In seinem Fazit nennt der Autor die aus seiner Perspektive zentralen Gründe, welche dazu führen, dass Bildungsaufstiege aus benachteiligen Milieus zwar möglich, aber statistisch unwahrscheinlich sind: Es handelt sich hierbei nicht ausschließlich um Aspekte wie den Bildungsort oder individuelle Defizite, sondern besonders um gesellschaftliche Strukturen, die die Chancengleichheit und Leistungsgerechtigkeit begrenzen.

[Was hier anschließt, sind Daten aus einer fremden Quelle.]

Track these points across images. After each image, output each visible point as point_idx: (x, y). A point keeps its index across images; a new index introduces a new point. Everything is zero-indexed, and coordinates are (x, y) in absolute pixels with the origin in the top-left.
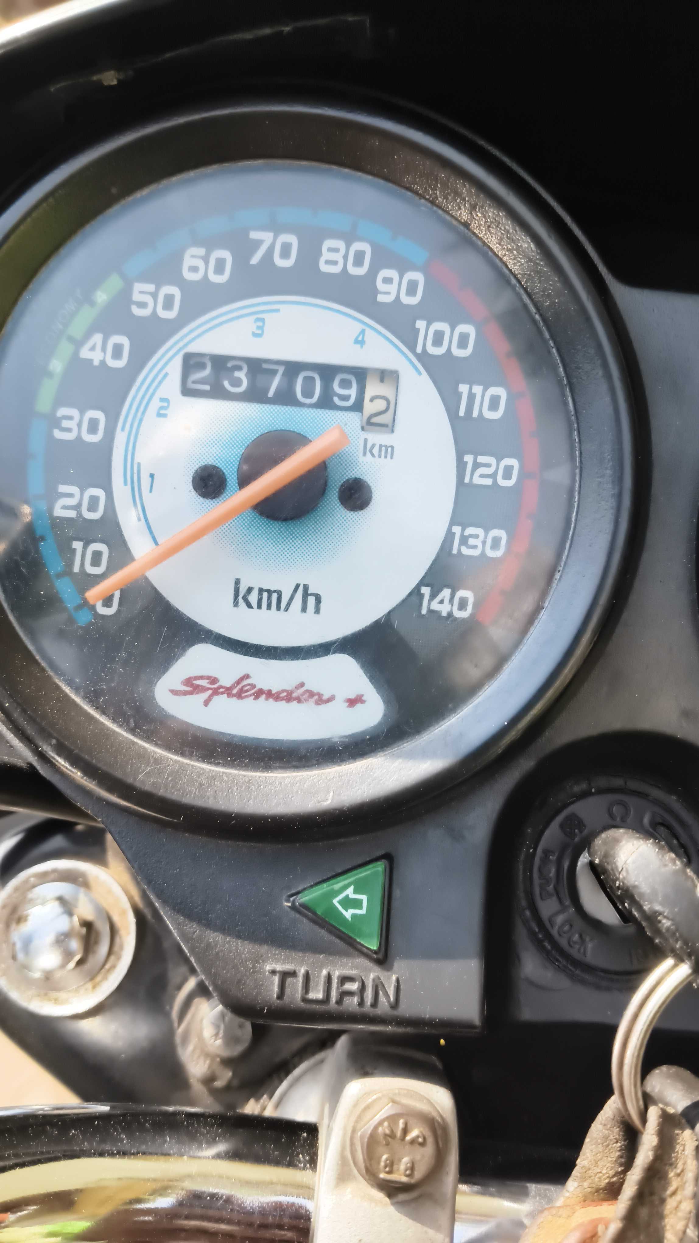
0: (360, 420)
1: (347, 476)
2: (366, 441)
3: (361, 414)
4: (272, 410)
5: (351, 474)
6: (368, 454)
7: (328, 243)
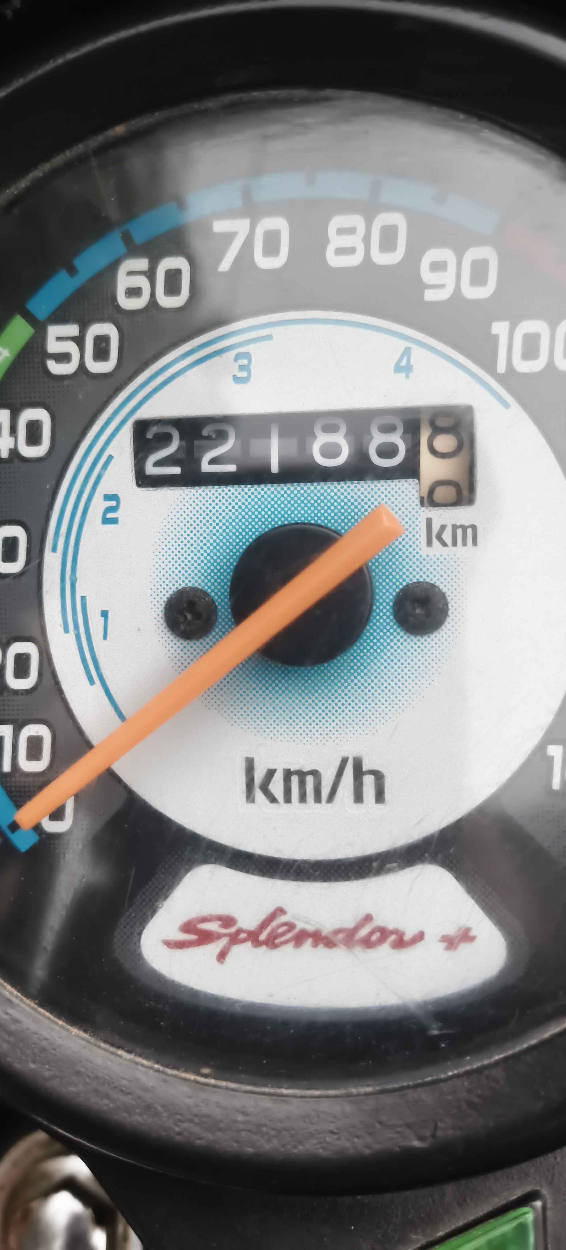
0: (417, 492)
1: (404, 580)
2: (429, 522)
3: (417, 481)
4: (276, 493)
5: (411, 576)
6: (435, 541)
7: (337, 222)
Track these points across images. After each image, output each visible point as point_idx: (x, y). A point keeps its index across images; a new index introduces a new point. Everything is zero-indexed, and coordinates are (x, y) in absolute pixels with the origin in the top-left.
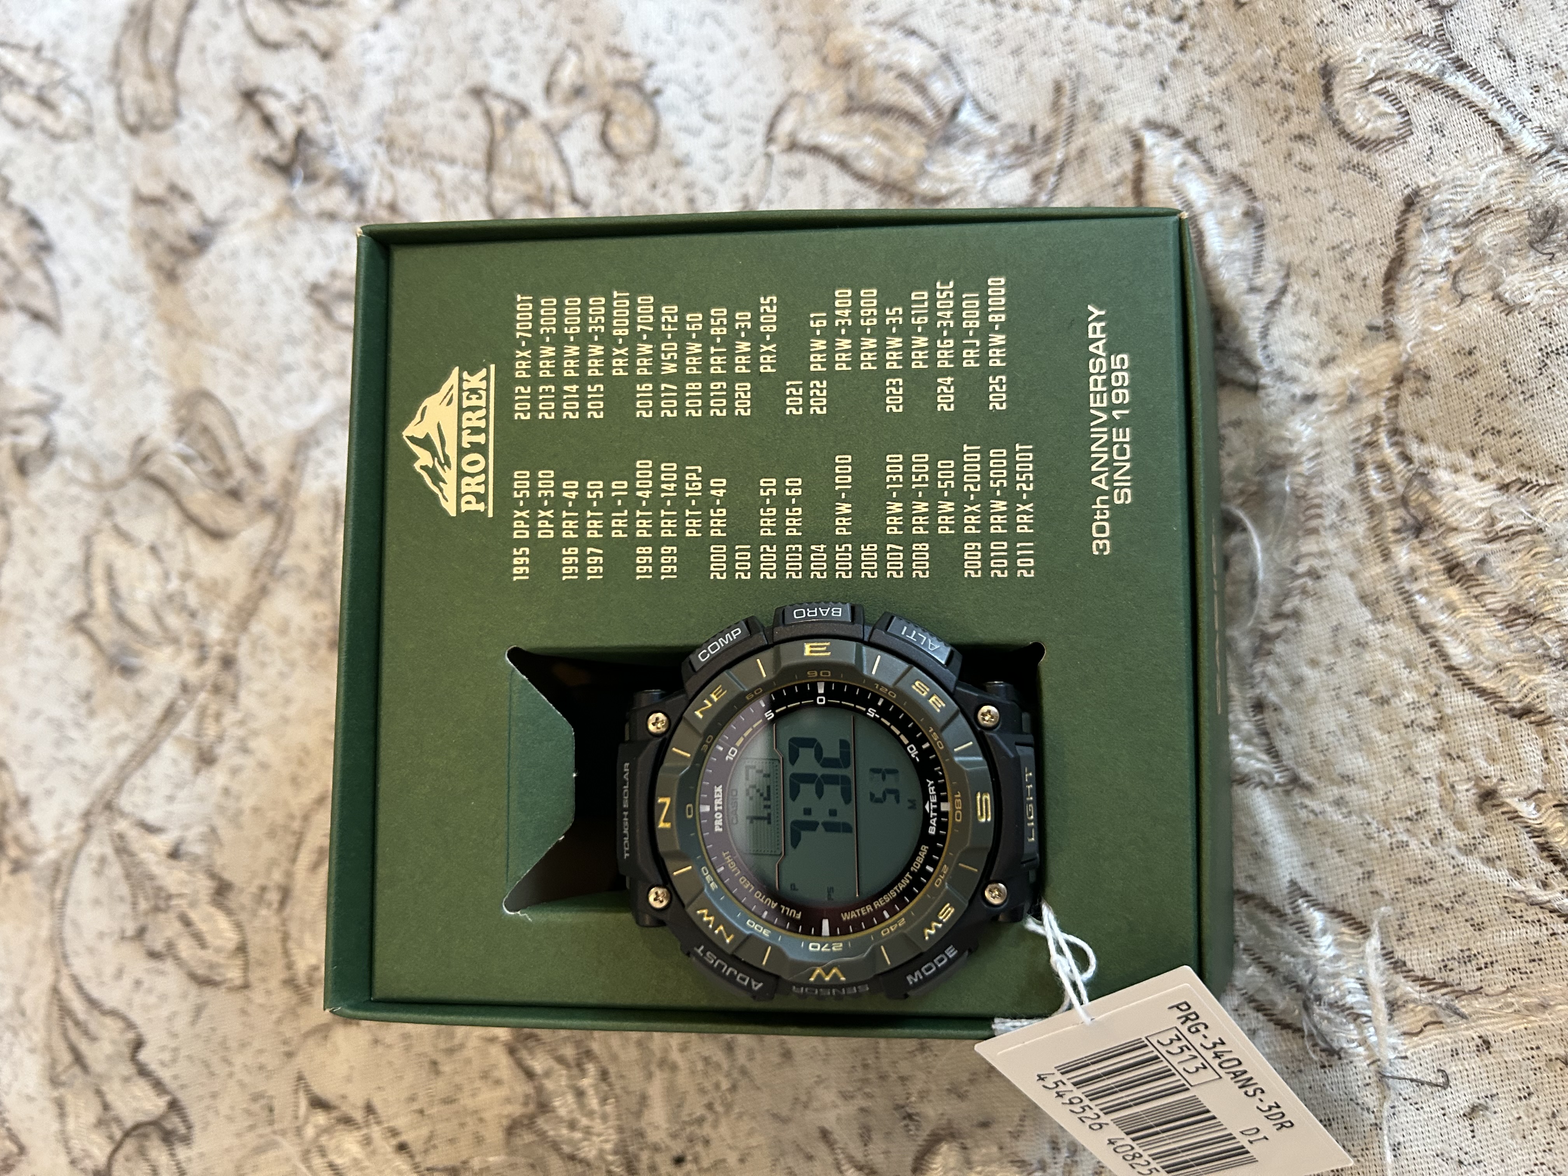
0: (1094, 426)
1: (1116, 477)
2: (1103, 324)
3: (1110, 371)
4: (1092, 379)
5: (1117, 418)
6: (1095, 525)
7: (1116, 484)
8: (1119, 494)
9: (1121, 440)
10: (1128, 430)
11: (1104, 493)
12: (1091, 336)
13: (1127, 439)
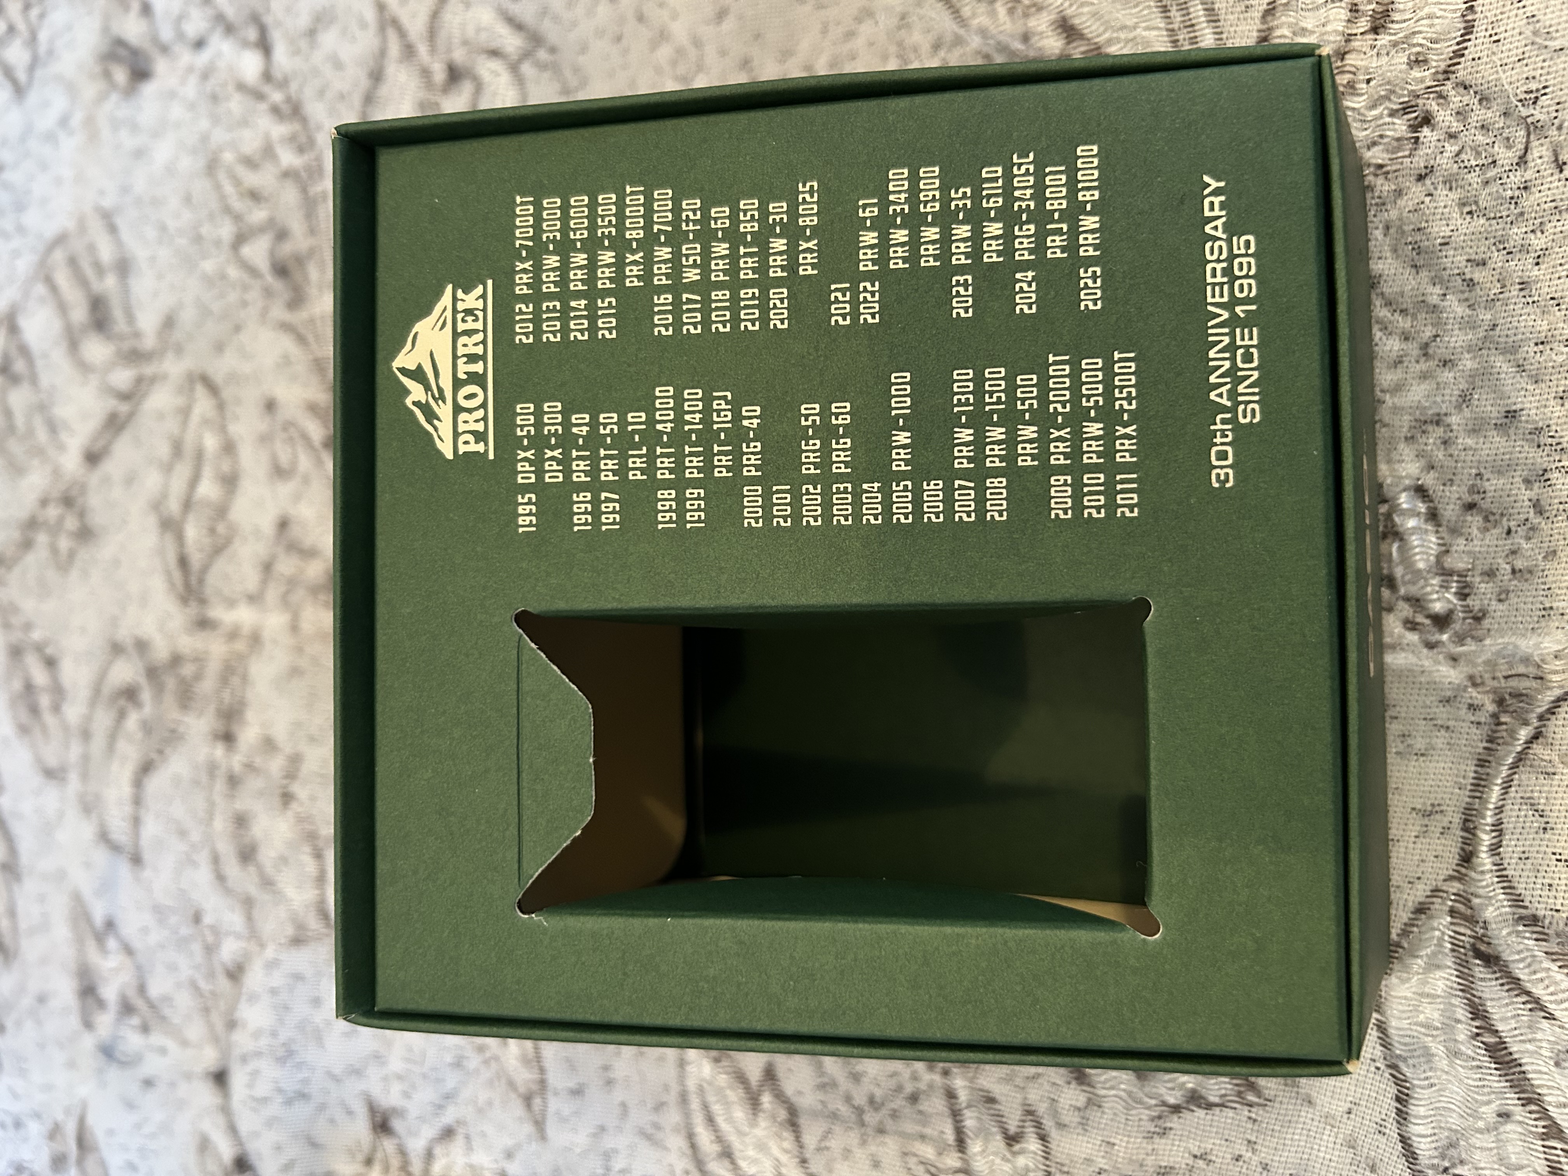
0: (1213, 327)
1: (1241, 389)
2: (1223, 198)
3: (1232, 257)
4: (1209, 267)
5: (1242, 315)
6: (1214, 450)
7: (1240, 399)
8: (1245, 411)
9: (1247, 342)
10: (1255, 329)
11: (1224, 409)
12: (1207, 213)
13: (1255, 342)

2.3. Weiterbildung und soziale Milieus
In „Weiterbildung und soziale Milieus“ von Heiner Barz (2000) geht der Autor auf den Wandel der (Weiterbildungs-)Teilnehmerforschung, soziale Milieus als Zielgruppen der Erwachsenenbildung und die „Freiburger Studie“ ein. Bei Letzterem handelt es handelt es sich um eine qualitativ-empirische Studie aus dem Jahr 1995, welche die Auswirkungen von unterschiedlichen sozialen Milieus auf das Weiterbildungsverhalten untersucht (vgl. Barz 2000, S. 136 - 162). Der Ausblick auf die Teilnehmerforschung bildet dabei zusammen mit der Untersuchung von sozialen Milieus als Zielgruppen der Erwachsenenbildung ein theoretisches Fundament, auf dem die Analyse der qualitativ-empirischen „Freiburger Studie“ aufbaut.
[...]
1 Proporzmodell: Chancengleichheit liegt vor, wenn eine gesellschaftliche Gruppe auf allen hierarchischen Ebenen des Bildungssystems im selben Anteil wie in der Gesamtbevölkerung vertreten ist (vgl. El-Mafaalani 2012, S. 19; Geißler 2008, S. 72).
2 Meritokratisches Modell: Chancengleichheit liegt vor, wenn die persönlichen Kompetenzen und Leistungen im Mittelpunkt stehen (vgl. El-Mafaalani 2012, S. 19; Geißler 2008, S. 72).